Plaintiffs word their second issue thus: Is a question of public policy involved in a good faith disqualification proceeding ?
In equitable proceedings involving questions of public interest or public policy the Supreme Court denies costs where the matters for its consideration are apparently brought in good faith. Case v. City of Saginaw (1939), 291 Mich 130; White v. Welsh (1939), 291 Mich 636; Lewick v. Glazier (1898), 116 Mich 493; School District No. Thirteen v. Dean (1868), 17 Mich 223; People v. Auditors of Wayne County (1858), 5 Mich 223.
The question as posed of whether there is immunity from taxation of costs because of public policy need not be considered where plaintiffs are shown not to have proceeded in good faith.
The overall record bears out the trial court’s finding of an absence of a good faith proceeding.

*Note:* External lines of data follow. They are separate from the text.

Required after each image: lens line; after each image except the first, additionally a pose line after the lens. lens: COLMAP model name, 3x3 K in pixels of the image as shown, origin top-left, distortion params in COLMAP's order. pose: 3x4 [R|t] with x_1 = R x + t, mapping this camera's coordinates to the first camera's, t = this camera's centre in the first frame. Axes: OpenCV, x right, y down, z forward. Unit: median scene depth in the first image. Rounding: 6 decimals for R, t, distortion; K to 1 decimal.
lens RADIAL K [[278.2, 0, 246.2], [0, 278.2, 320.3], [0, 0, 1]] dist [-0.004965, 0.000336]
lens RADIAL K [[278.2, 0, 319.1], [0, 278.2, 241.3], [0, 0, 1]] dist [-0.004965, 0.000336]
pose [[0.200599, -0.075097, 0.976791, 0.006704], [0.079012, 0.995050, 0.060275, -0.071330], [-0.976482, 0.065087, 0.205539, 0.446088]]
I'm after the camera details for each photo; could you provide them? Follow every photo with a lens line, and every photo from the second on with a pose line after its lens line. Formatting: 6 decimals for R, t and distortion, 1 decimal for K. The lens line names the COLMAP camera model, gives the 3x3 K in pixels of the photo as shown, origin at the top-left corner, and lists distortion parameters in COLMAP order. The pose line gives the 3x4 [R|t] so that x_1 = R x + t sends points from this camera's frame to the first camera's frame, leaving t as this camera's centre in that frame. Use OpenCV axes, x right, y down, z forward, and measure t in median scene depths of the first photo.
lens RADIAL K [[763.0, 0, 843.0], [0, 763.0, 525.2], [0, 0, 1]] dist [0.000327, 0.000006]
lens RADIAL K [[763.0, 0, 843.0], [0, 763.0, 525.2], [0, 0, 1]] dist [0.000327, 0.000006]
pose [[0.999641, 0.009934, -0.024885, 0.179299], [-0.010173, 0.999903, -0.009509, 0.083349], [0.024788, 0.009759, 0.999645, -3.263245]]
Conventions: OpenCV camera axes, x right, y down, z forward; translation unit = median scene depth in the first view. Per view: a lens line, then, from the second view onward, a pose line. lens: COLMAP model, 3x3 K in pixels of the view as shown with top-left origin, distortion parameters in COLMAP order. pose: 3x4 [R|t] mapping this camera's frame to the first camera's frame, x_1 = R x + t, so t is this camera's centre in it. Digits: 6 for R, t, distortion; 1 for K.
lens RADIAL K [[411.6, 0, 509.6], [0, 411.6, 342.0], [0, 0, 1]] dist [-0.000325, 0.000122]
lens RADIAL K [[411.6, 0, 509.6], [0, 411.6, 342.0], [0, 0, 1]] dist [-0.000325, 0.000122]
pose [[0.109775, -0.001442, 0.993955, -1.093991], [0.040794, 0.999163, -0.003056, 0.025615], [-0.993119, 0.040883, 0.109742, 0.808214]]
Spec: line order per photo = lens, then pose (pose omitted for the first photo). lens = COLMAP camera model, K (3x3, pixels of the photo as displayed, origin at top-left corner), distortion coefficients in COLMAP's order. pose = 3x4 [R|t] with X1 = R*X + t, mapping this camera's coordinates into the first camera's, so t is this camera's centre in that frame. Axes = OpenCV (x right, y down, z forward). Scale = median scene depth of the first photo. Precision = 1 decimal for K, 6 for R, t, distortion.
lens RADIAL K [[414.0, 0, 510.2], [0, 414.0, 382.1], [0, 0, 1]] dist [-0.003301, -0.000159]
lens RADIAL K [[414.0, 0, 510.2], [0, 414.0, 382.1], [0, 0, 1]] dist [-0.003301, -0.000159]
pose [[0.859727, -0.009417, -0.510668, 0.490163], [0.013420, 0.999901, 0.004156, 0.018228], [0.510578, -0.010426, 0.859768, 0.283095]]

Therefore, plaintiffs are not to be cloaked with an immunity which otherwise might have been present were a good faith proceeding undertaken; The rule concerning no costs to be awarded because of public policy has no application here.
The taxation of costs is neither a reward granted the prevailing party nor a punishment imposed on the losing party. It is but a part of the burden of litigation and this is presumed to have been known by plaintiffs when bringing their petition.
Affirmed. Costs to appellee.
Lesinski, C. J., concurred with Holbrook, J.GCR 1963, 405,
Gundersen v. Village of Bingham Farms (1965), 1 Mich App 647, cited by appellants is distinguishable from the instant ease. Gundersen was a suit to enjoin enforcement of a zoning ordinance. No statute or court rule was cited to support the attorney fee taxed. In the instant ease, there is an operative court rule. Further, in Gundersen there was no showing of an inequitable result to justify the award. Such a showing was apparent and is discussed infra, in the findings of the court below.